Indiana’s new sweeping legislation that is being touted as practically outlawing abortion and was signed into law on Friday looks like a major victory for the pro-life movement. It makes it a Level 3 felony to perform abortions starting from conception, with narrow exceptions for rape, incest, fatal fetal abnormalities, and when the pregnancy endangers the life and health of the mother. Yet the bill that caused so much national buzz is practically meaningless in terms of saving pre-born lives.

The newest law, which the Republican-controlled state Legislature passed late Friday night and Governor Eric Holcomb (R) signed shortly thereafter, was the first state ban passed since the U.S. Supreme Court struck down Roe v. Wade on June 24.

Senate Bill 1 (SB 1) was first approved by the state Senate on July 30 after a fiery debate on possibly removing the rape and incest exceptions, which were decided to be kept.

On the fifth day of deliberations in the House, the bill was passed by a 62 to 38 vote. Seventy-one Republicans split on the issue, with nine voting against the bill.

It was then referred back to the Senate, which approved the amendments made by the House members by a vote of 28 to 19. The bill swiftly reached the desk of Holcomb, who praised the legislation as a measure that “accomplishes the goal” of “[making] progress in protecting life.” The wording of the governor’s statement seems rather Orwellian, since the goal of the law should have been to protect the lives of the unborn, not merely make “progress” in that.

A closer look at the final bill reveals that it changes nothing in terms of prohibiting physicians from aborting pre-born children.

While the bill says that “A person who knowingly or intentionally terminates a human pregnancy with an intention other than to produce a live birth or to remove a dead fetus commits feticide, a Level 3 felony,” a woman just needs to “request” an abortion — and the doctor will not be legally charged for that.

Section 48, point three, explicitly says that a licensed physician “who, upon the request of a pregnant woman, performs a medical procedure to terminate her pregnancy, even if the procedure is not authorized under IC 16-34-2-1,” is excluded from legal liability.

The other parties who won’t be charged over the otherwise criminal procedure are women seeking an abortion and those physicians who “accidentally” or “unintentionally” cause an abortion while performing unrelated medical procedures.

In other words, a physician can be charged only if he or she aborts a baby without a pregnant woman’s asking for it.

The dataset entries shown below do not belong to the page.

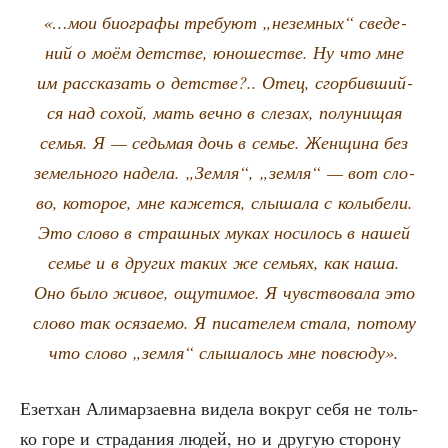
«…мои био­гра­фы тре­бу­ют „незем­ных“ све­де­
ний о моём дет­стве, юно­ше­стве. Ну что мне
им рас­ска­зать о дет­стве?.. Отец, сгор­бив­ший­
ся над сохой, мать веч­но в сле­зах, полу­ни­щая
семья. Я — седь­мая дочь в семье. Жен­щи­на без
земель­но­го наде­ла. „Зем­ля“, „зем­ля“ — вот сло­
во, кото­рое, мне кажет­ся, слы­ша­ла с колы­бе­ли.
Это сло­во в страш­ных муках носи­лось в нашей
семье и в дру­гих таких же семьях, как наша.
Оно было живое, ощу­ти­мое. Я чув­ство­ва­ла это
сло­во так ося­за­е­мо. Я писа­те­лем ста­ла, пото­му
что сло­во „зем­ля“ слы­ша­лось мне повсюду».
Езет­хан Али­мар­за­ев­на виде­ла вокруг себя не толь­
ко горе и стра­да­ния людей, но и дру­гую сто­ро­ну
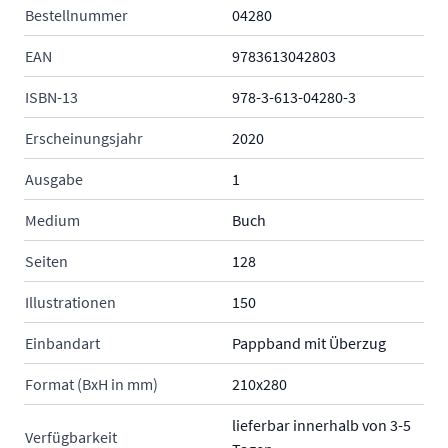
Bestellnummer
04280
EAN
9783613042803
ISBN-13
978-3-613-04280-3
Erscheinungsjahr
2020
Ausgabe
1
Medium
Buch
Seiten
128
Illustrationen
150
Einbandart
Pappband mit Überzug
Format (BxH in mm)
210x280
lieferbar innerhalb von 3-5
Verfügbarkeit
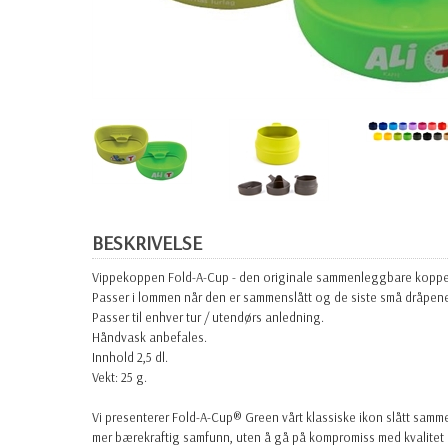
BESKRIVELSE
Vippekoppen Fold-A-Cup - den originale sammenleggbare koppen 
Passer i lommen når den er sammenslått og de siste små dråpene 
Passer til enhver tur / utendørs anledning.
Håndvask anbefales.
Innhold 2,5 dl.
Vekt: 25 g.
Vi presenterer Fold-A-Cup® Green vårt klassiske ikon slått samm
mer bærekraftig samfunn, uten å gå på kompromiss med kvalitet o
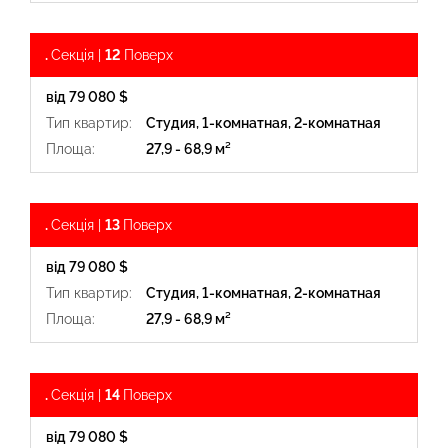
.
Секція |
12
Поверх
від 79 080 $
Тип квартир:
Студия, 1-комнатная, 2-комнатная
Площа:
27,9 - 68,9 м²
.
Секція |
13
Поверх
від 79 080 $
Тип квартир:
Студия, 1-комнатная, 2-комнатная
Площа:
27,9 - 68,9 м²
.
Секція |
14
Поверх
від 79 080 $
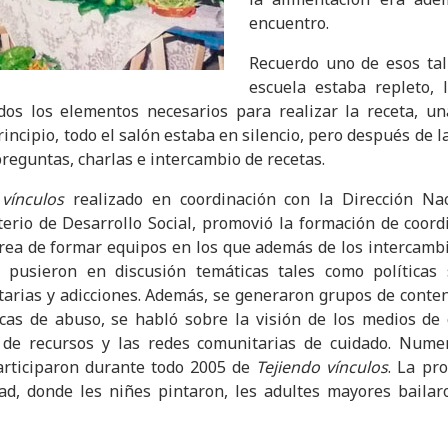
encuentro.
Recuerdo uno de esos tal
escuela estaba repleto, 
dos los elementos necesarios para realizar la receta, un
principio, todo el salón estaba en silencio, pero después de 
preguntas, charlas e intercambio de recetas.
 vínculos
realizado en coordinación con la Dirección Nac
erio de Desarrollo Social, promovió la formación de coord
tarea de formar equipos en los que además de los intercamb
 pusieron en discusión temáticas tales como políticas s
arias y adicciones. Además, se generaron grupos de conte
cas de abuso, se habló sobre la visión de los medios de 
 de recursos y las redes comunitarias de cuidado. Nume
participaron durante todo 2005 de
Tejiendo vínculos
. La pr
d, donde les niñes pintaron, les adultes mayores bailar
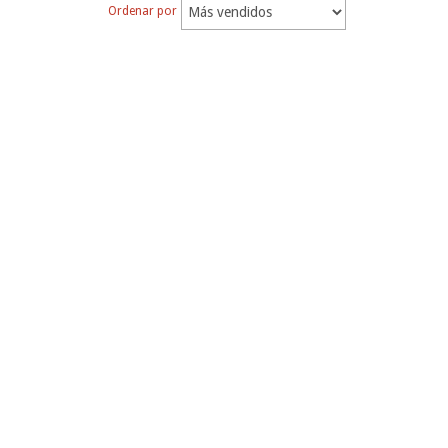
Ordenar por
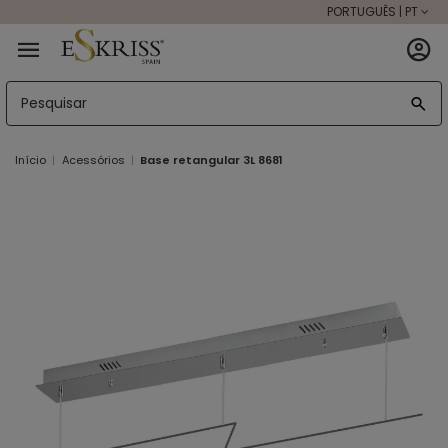
PORTUGUÊS | PT
Início
Acessórios
Base retangular 3L 8681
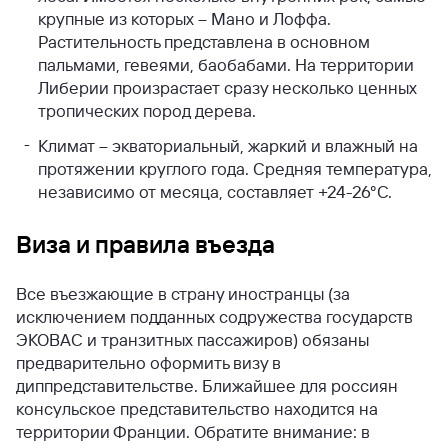
крупные из которых – Мано и Лоффа.
Растительность представлена в основном
пальмами, гевеями, баобабами. На территории
Либерии произрастает сразу несколько ценных
тропических пород дерева.
Климат – экваториальный, жаркий и влажный на
протяжении круглого года. Средняя температура,
независимо от месяца, составляет +24-26°С.
Виза и правила въезда
Все въезжающие в страну иностранцы (за
исключением подданных содружества государств
ЭКОВАС и транзитных пассажиров) обязаны
предварительно оформить визу в
диппредставительстве. Ближайшее для россиян
консульское представительство находится на
территории Франции. Обратите внимание: в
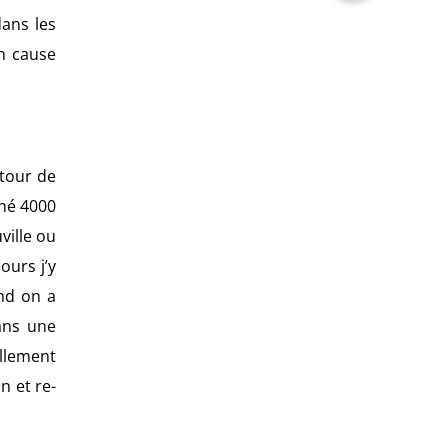
dans les
en cause
tour de
ché 4000
ville ou
ours j’y
and on a
ans une
ellement
n et re-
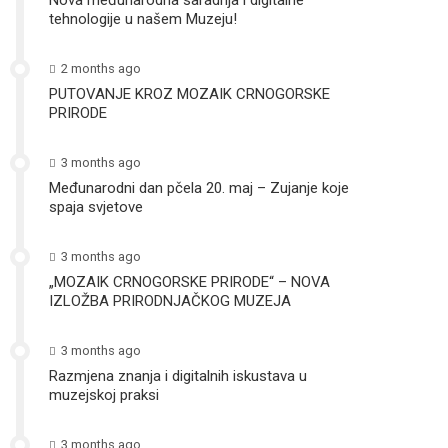
Nova međunarodna saradnja i digitalne
tehnologije u našem Muzeju!
2 months ago
PUTOVANJE KROZ MOZAIK CRNOGORSKE
PRIRODE
3 months ago
Međunarodni dan pčela 20. maj – Zujanje koje
spaja svjetove
3 months ago
„MOZAIK CRNOGORSKE PRIRODE“ – NOVA
IZLOŽBA PRIRODNJAČKOG MUZEJA
3 months ago
Razmjena znanja i digitalnih iskustava u
muzejskoj praksi
3 months ago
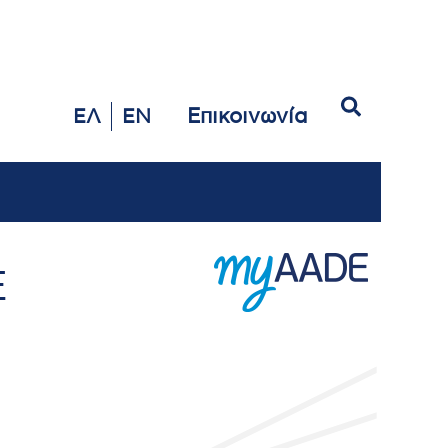
Αναζήτηση
Επικοινωνία
ΕΛ
EN
Ε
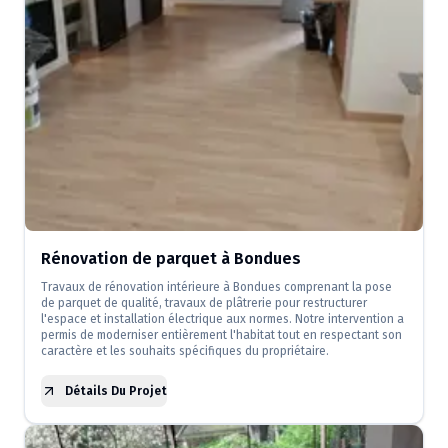
Rénovation de parquet à Bondues
Travaux de rénovation intérieure à Bondues comprenant la pose
de parquet de qualité, travaux de plâtrerie pour restructurer
l'espace et installation électrique aux normes. Notre intervention a
permis de moderniser entièrement l'habitat tout en respectant son
caractère et les souhaits spécifiques du propriétaire.
Détails Du Projet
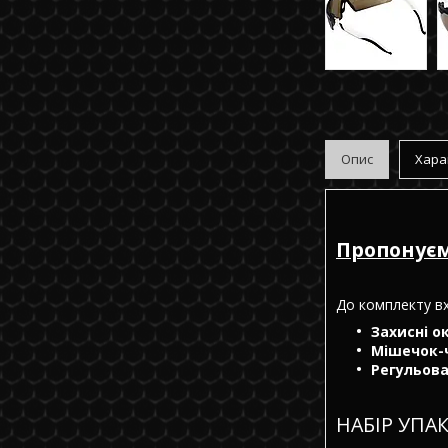
Опис
Хара
Пропонуєм
До комплекту в
Захисні ок
Мішечок-ч
Регульова
НАБІР УПА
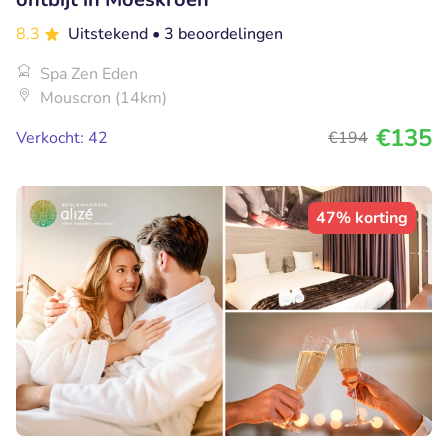
8.3
Uitstekend
• 3 beoordelingen
Spa Zen Eden
Mouscron (14km)
€135
Verkocht: 42
€194
47% korting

Once she says that she does not want to have a baby and asks a doctor to help her out, that doctor is good to go.

While the issue of holding mothers accountable for aborting their pre-born babies was not even touched on by the Indiana Legislature, some conservative observers believe that such mothers must be prosecuted as well.

“If a mother took her newborn child to someone to be killed, we would all acknowledge that it would be complicity in a homicide. Complicity in abortion should be treated no differently,” reads a recent opinion piece in The New American.

On the contrary, the author of SB 1, Senator Susan Glick (R), proudly underlined the fact that her bill “would not criminalize women.”

In addition to that, the representatives nixed a provision written by the senators that would have authorized the attorney general to prosecute abortion in counties in which a local prosecutor refuses to touch such cases.

As reported by the Indy Star, in June, Marion County Prosecutor Ryan Mears vowed that his office would not prosecute abortion-related cases if the state Legislature criminalized the “procedure.”

Instead, the bill established a “task force” to merely study instances where prosecutors make “a blanket refusal” to enforce the law and to work out solutions to that situation.

According to The Tennessean, which closely followed the metamorphosis of SB 1, the House Republicans significantly softened the bill:

The House broadened the exceptions — if by degrees. The Senate had written an exception for abortion in cases in which the life of the pregnant person was in danger. The House amended that to include “permanent impairment” to the physical health, in addition to the pregnant person’s life. The House also removed language supported by senators to require victims of rape and incest to get a notarized affidavit stating the reason for their abortion.

Moreover, the House version allows aborting pre-born babies up to 10 weeks of gestation and conceived as a result of rape or incest. The original Senate bill “would have given girls 15 years old and younger 12 weeks to obtain an abortion, while allowing just eight weeks for women and girls who are at least 16 years old,” per the outlet.

Finally, while the new law terminates the licensure of abortion clinics, such as those run by Planned Parenthood, women will be able to obtain abortions at hospitals and ambulatory outpatient surgical centers owned by hospitals.

The law goes into effect on September 15.

Neither the Left nor most on the Right truly captured the futility of the new law. While the majority of Indiana Republicans congratulated each other on the passing of the bill, the Democrats slammed it.

The Biden administration called the new law “another radical step by Republican legislators to take away women’s reproductive rights and freedom” as it called on Congress to “act immediately” and pass a law to protect access to abortion as Roe v. Wade once did.

In 2020, there were 7,756 abortions reported in the Hoosier state, with most of them being obtained before eight weeks of gestation.